**EXTRACTED MATERIAL**

┄┄┄┄┄┄

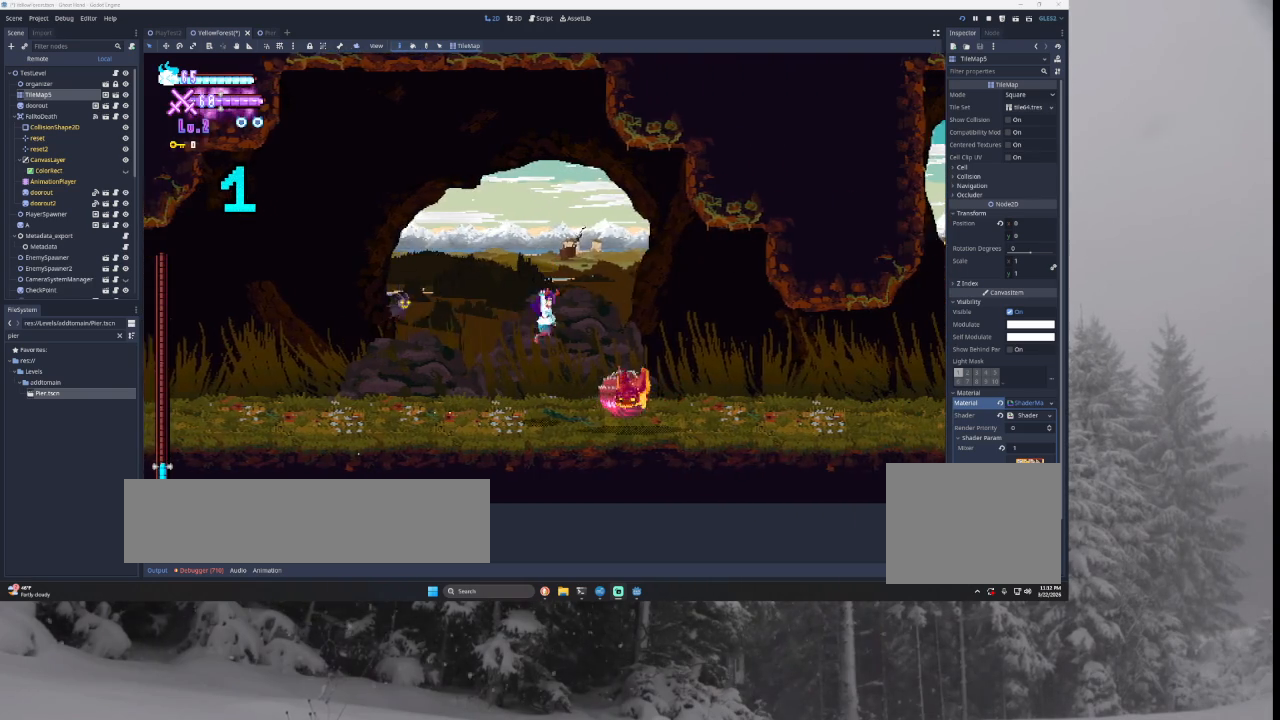
{"buttons": [], "left_stick": "left", "right_stick": "center", "events": [[100, "TRIANGLE", "up"], [300, "right_stick", "down"], [400, "left_stick", "left"], [433, "right_stick", "center"]]}
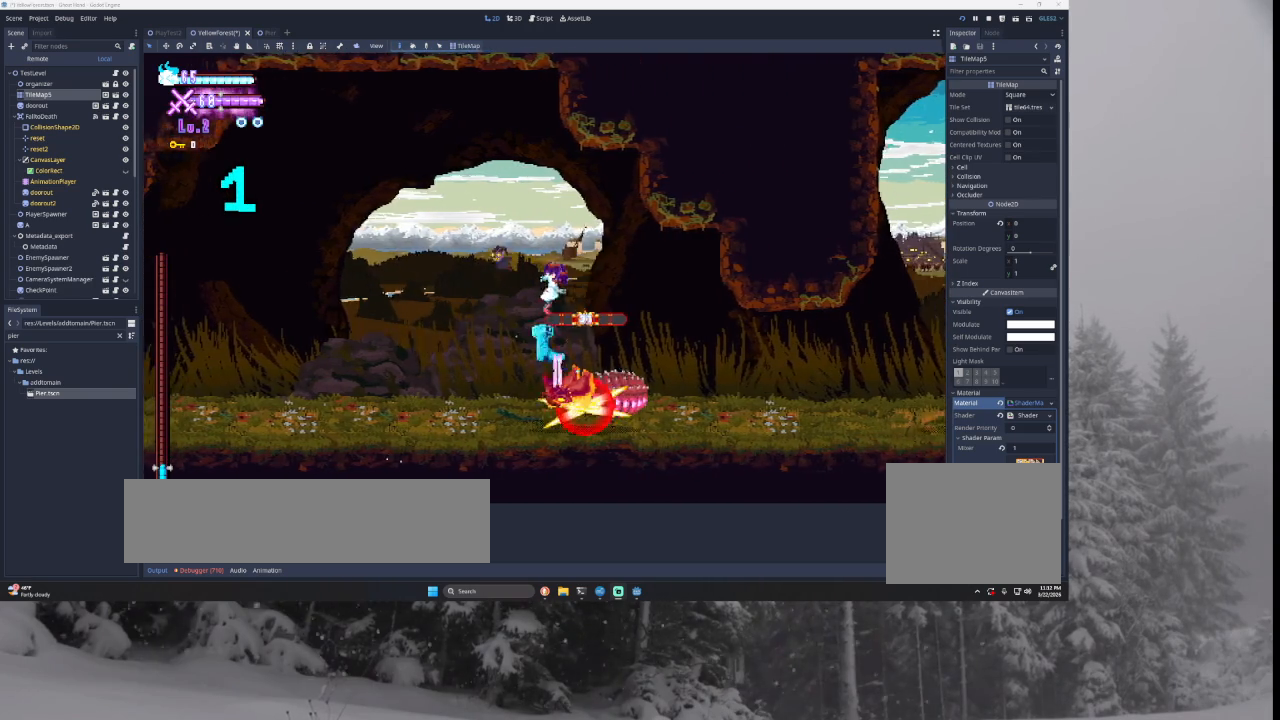
{"buttons": [], "left_stick": "right", "right_stick": "center", "events": [[100, "left_stick", "center"], [233, "left_stick", "right"], [367, "right_stick", "down"], [500, "right_stick", "center"]]}
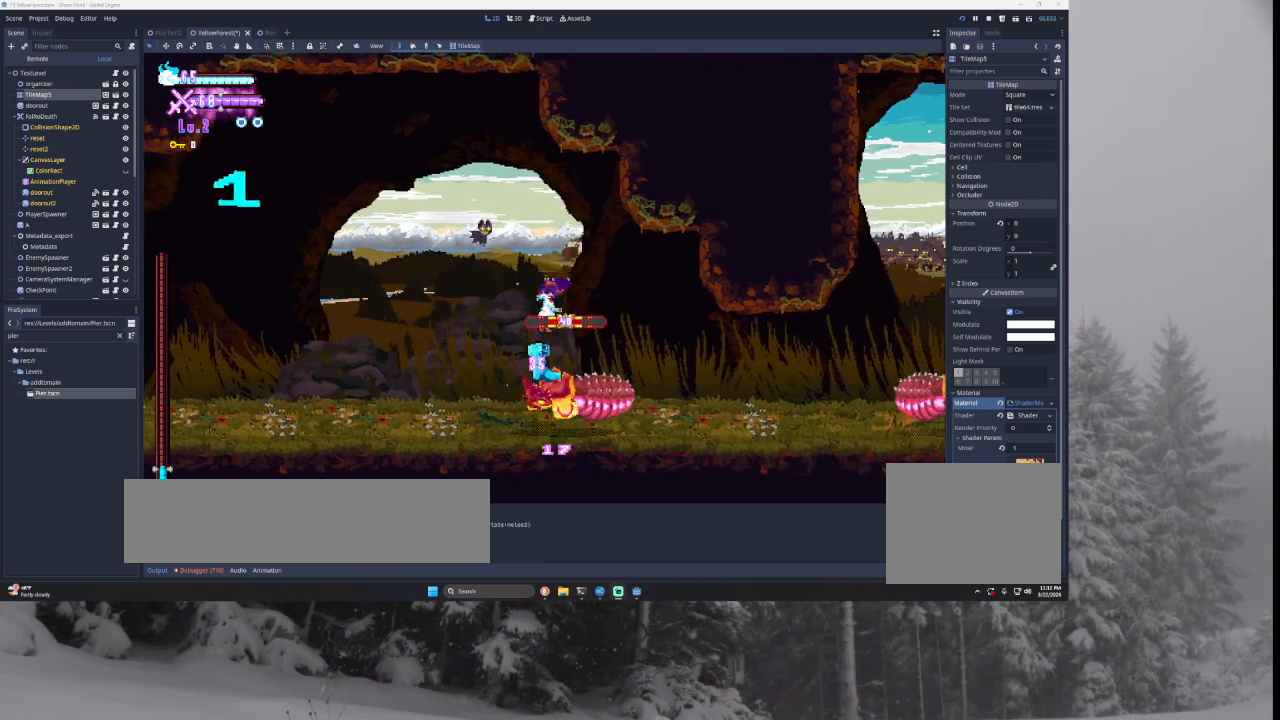
{"buttons": [], "left_stick": "right", "right_stick": "center", "events": []}
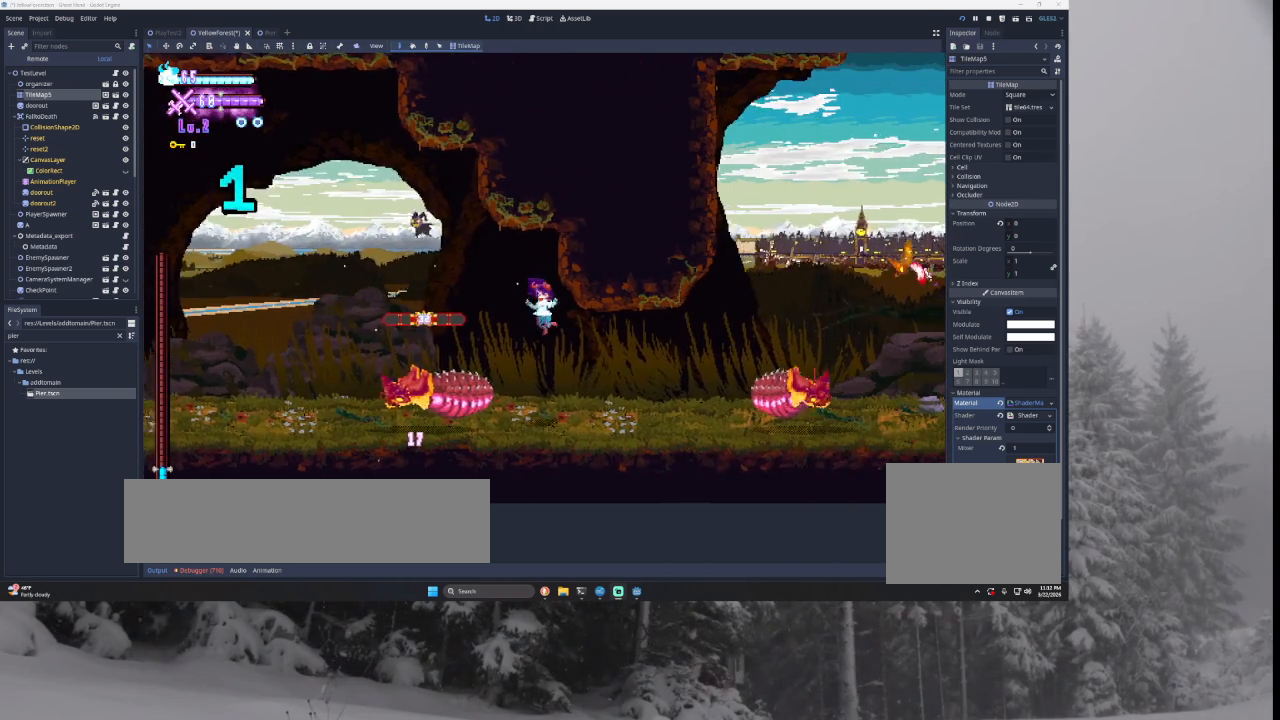
{"buttons": [], "left_stick": "right", "right_stick": "center", "events": []}
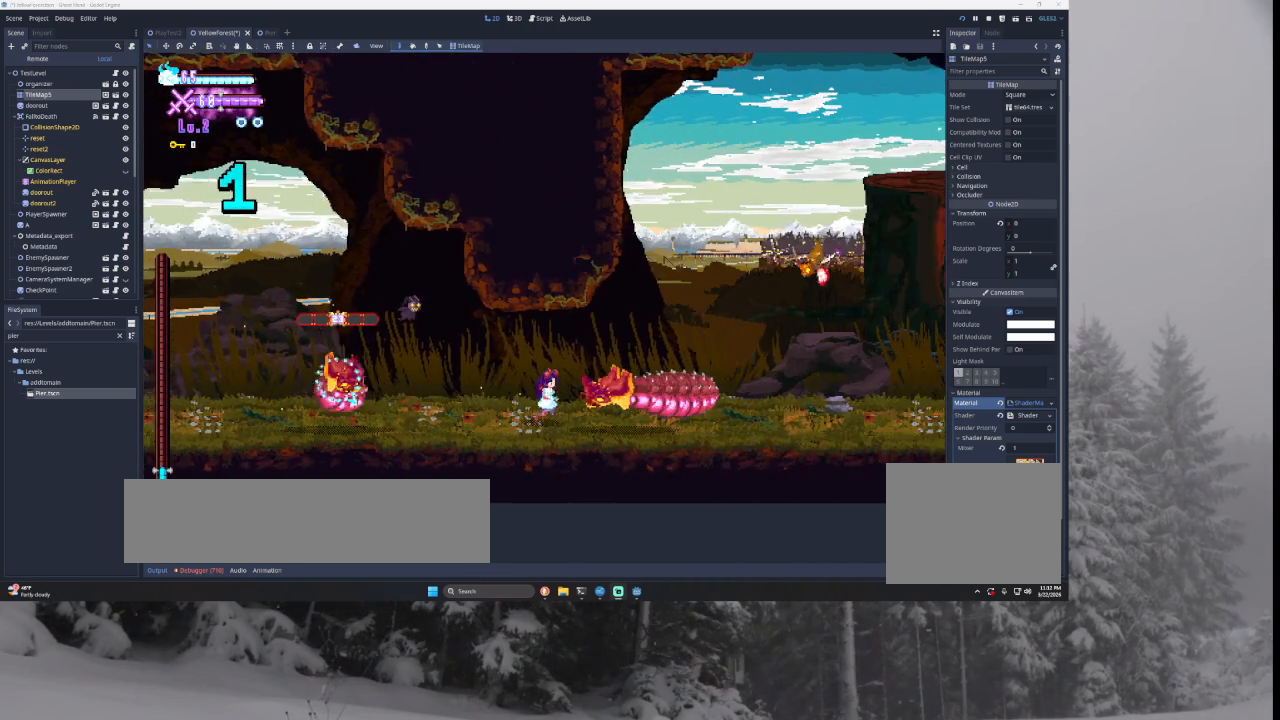
{"buttons": ["TRIANGLE"], "left_stick": "right", "right_stick": "center", "events": [[33, "TRIANGLE", "down"], [267, "TRIANGLE", "up"], [367, "TRIANGLE", "down"]]}
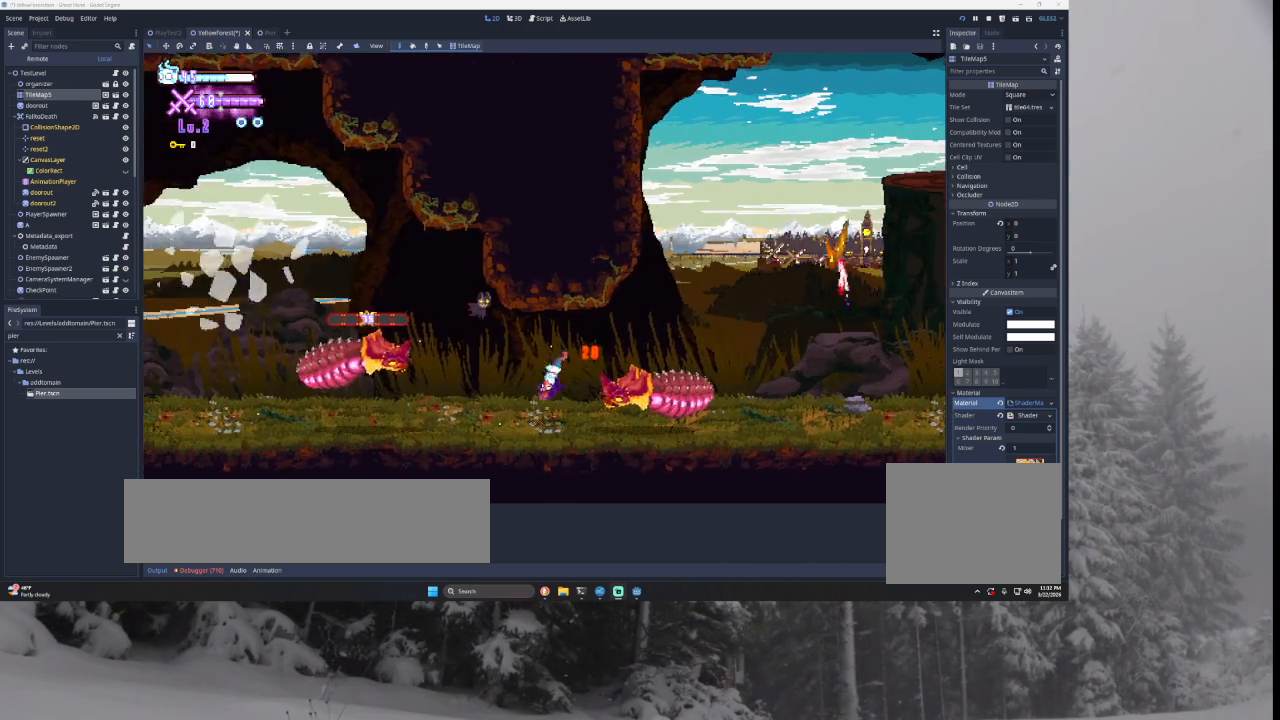
{"buttons": [], "left_stick": "right", "right_stick": "center", "events": [[100, "TRIANGLE", "up"]]}
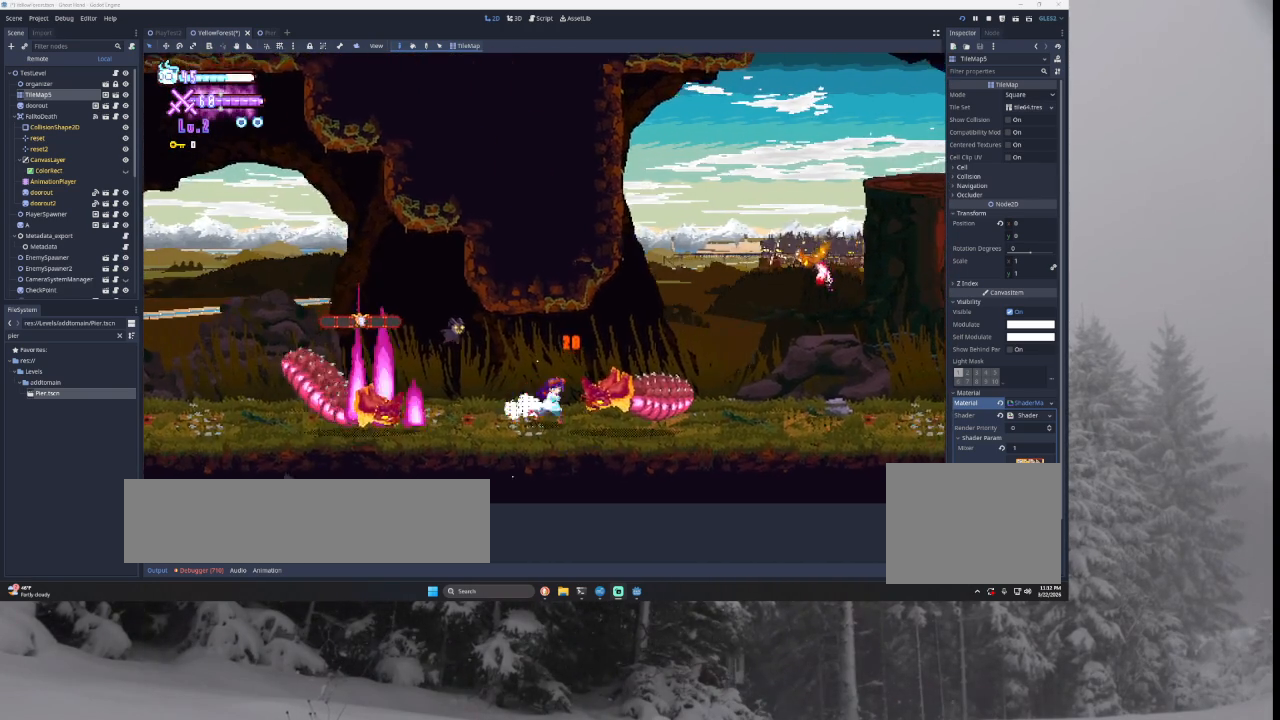
{"buttons": ["TRIANGLE"], "left_stick": "right", "right_stick": "center", "events": [[267, "TRIANGLE", "down"]]}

┄┄┄┄┄┄

**WHAT THE TASK REQUIRES**
Except for the pictures, print the data above exactly.

**RESPONSE AREA**
{"buttons": [], "left_stick": "left", "right_stick": "center", "events": [[100, "TRIANGLE", "up"], [300, "right_stick", "down"], [400, "left_stick", "left"], [433, "right_stick", "center"]]}
{"buttons": [], "left_stick": "right", "right_stick": "center", "events": [[100, "left_stick", "center"], [233, "left_stick", "right"], [367, "right_stick", "down"], [500, "right_stick", "center"]]}
{"buttons": [], "left_stick": "right", "right_stick": "center", "events": []}
{"buttons": [], "left_stick": "right", "right_stick": "center", "events": []}
{"buttons": ["TRIANGLE"], "left_stick": "right", "right_stick": "center", "events": [[33, "TRIANGLE", "down"], [267, "TRIANGLE", "up"], [367, "TRIANGLE", "down"]]}
{"buttons": [], "left_stick": "right", "right_stick": "center", "events": [[100, "TRIANGLE", "up"]]}
{"buttons": ["TRIANGLE"], "left_stick": "right", "right_stick": "center", "events": [[267, "TRIANGLE", "down"]]}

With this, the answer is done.